If you can take a deep breath in, let it all out again… and then offer some understanding (sometimes called empathy), it might sound like this, “It sounds like you’ve had a really frustrating day.  This weather is making it even harder than usual.”  And then possibly, “Can I help you with some stuff after we get the kids into bed?”

The space in between this couple now has the potential to get warmer, in a good way, rather than escalating into the usual ‘attack and withdraw’ patterns (often known as fight and flight). Not only has person 1 felt heard and understood in their frustrations, but person 2 has created the environment to share about their own rough day later – and to be understood in return.

Of course it’s not always as simple as this to calm ourselves down, work out the other person’s message and offer understanding, but it’s not uber complicated either.  Getting on the other person’s side of the line is a simple as imagining yourself there.  Once you’ve got the idea that understanding doesn’t equal agreement, you can just practice and practice some more. 
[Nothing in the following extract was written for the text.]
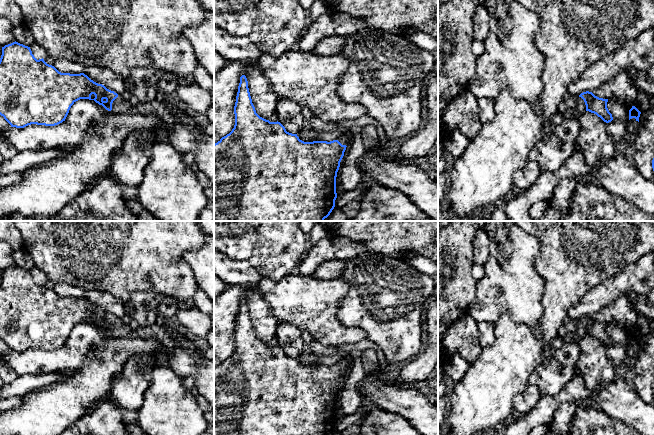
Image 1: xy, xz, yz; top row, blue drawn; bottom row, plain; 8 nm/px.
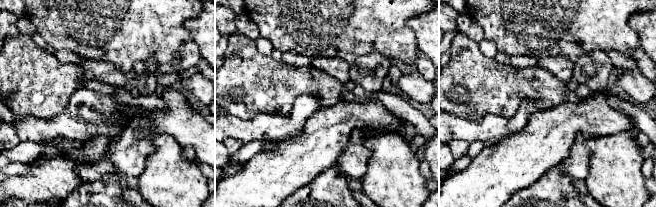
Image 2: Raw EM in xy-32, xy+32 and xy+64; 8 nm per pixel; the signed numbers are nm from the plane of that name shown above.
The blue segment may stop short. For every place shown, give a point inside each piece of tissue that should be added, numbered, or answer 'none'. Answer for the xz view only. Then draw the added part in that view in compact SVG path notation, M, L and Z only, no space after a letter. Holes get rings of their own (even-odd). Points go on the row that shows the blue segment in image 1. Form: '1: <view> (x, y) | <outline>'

A personal example: A few years ago a significant birthday was coming up for me and I found I was struggling with this particular milestone unlike I had for any other year.  I was unhappy with it and, instead of wanting to celebrate, I actually wanted to have a day of mourning. On the ‘big day’ I received a phone call from an elderly relative (in her 90s) wishing me all the best for the day. 

“And what age are you turning today, dear?” she asked hesitantly.

“Fifty” I steadily replied, keeping in mind her own advanced age, but probably not quite hiding my own misery as much as I was trying to.

There was a small pause. “Oh, I’m so sorry”, she offered in a soft, low voice. 

She understood and she offered her understanding to me.  So simple and yet so powerful.

I don’t know how many times I’ve thought about that conversation, but it has been often.  Of all the ‘truths’ she might have offered… “Well it could be worse dear, I’m 92!” or “Considering the alternative, you should just be grateful to be alive” or “You’ve got nothing to complain about.  Wait till you’re my age…”, she chose to offer understanding instead.

All of these other responses would have been true and even valid… and would have insisted I push my actual feelings down into the place inside myself where the dark, unacceptable things live.  Instead, I felt heard, understood, accepted… and the heaviness of those feelings immediately lifted.

It is the surprising result of feeling understood – that sometimes the struggle melts away.  Understanding holds just that kind of power.